Das kommt ganz gut an. Der Kurs macht mit, scheint hin und wieder auch seinen Spaß daran zu haben, irgendwas total Sinnloses zu interpretieren und sich alles Mögliche aus dem Arsch zu ziehen, um das irgendwie zu begründen. Das mit anzuhören ist wirklich witzig und beweist auch, dass es ihnen an Kreativität auf jeden Fall nicht mangelt. Schade, dass darauf, das gezielt zu fördern, nicht mehr wert gelegt wird.

Ich habe mich bereits erkundigt, ob ich für nächstes Schuljahr versetzt werden kann. Das sieht allerdings sehr schlecht aus. Die Schule hat ohnehin schon zu wenig Lehrer, grade in meinen Fächern. Außerdem fühle ich mich auch nicht gut dabei, meine Elfte für nächstes Jahr, wenn sie ihr Abi schreiben, irgendwem anders zu übergeben. Ich werde also mindestens noch ein Jahr hierbleiben müssen.
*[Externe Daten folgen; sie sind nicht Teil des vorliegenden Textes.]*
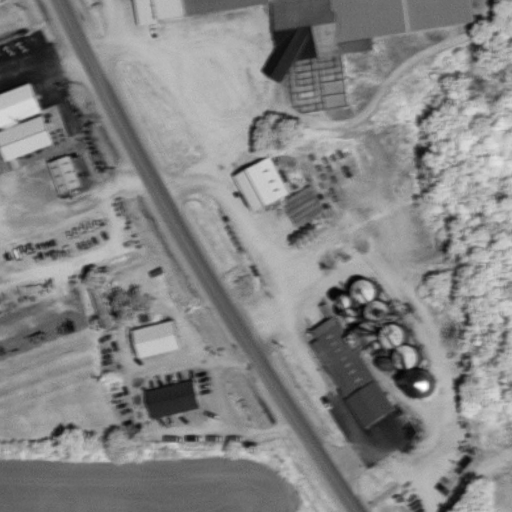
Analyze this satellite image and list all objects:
building: (322, 22)
road: (105, 46)
road: (256, 46)
building: (20, 123)
building: (63, 173)
road: (2, 179)
building: (262, 183)
building: (304, 205)
road: (281, 253)
road: (198, 260)
road: (43, 266)
building: (100, 305)
building: (155, 338)
building: (362, 346)
road: (165, 370)
building: (172, 398)
road: (347, 418)
road: (221, 432)
road: (469, 480)
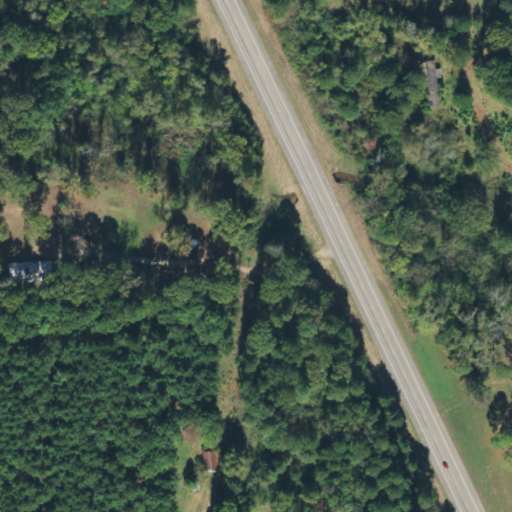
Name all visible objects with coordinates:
building: (433, 92)
road: (346, 256)
building: (30, 273)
Wirklich schlimm finde ich das nicht. Es ist nur schade, da ich wirklich gerne näher bei Alex gewesen wäre. Aber ich glaube, wir kriegen das trotzdem hin. Ich kann ihn bestimmt oft besuchen an den Wochenenden oder in den Ferien und er hat mit Sicherheit auch mal Phasen, in denen er etwas weniger trainieren muss. Fußballer machen doch auch Urlaub oder?

Kurz vor Ende der Stunde gehen wir wieder ins Gebäude, damit wir unser Zeugs aus dem Klassenzimmer holen können. Die Schüler verabschieden sich von mir, bedanken sich für die coole Stunde und wünschen mir noch einen schönen Tag. Lila und Finn erkundigen sich wieder nach Alex, aber wirklich mehr als gestern kann ich ihnen eigentlich nicht sagen.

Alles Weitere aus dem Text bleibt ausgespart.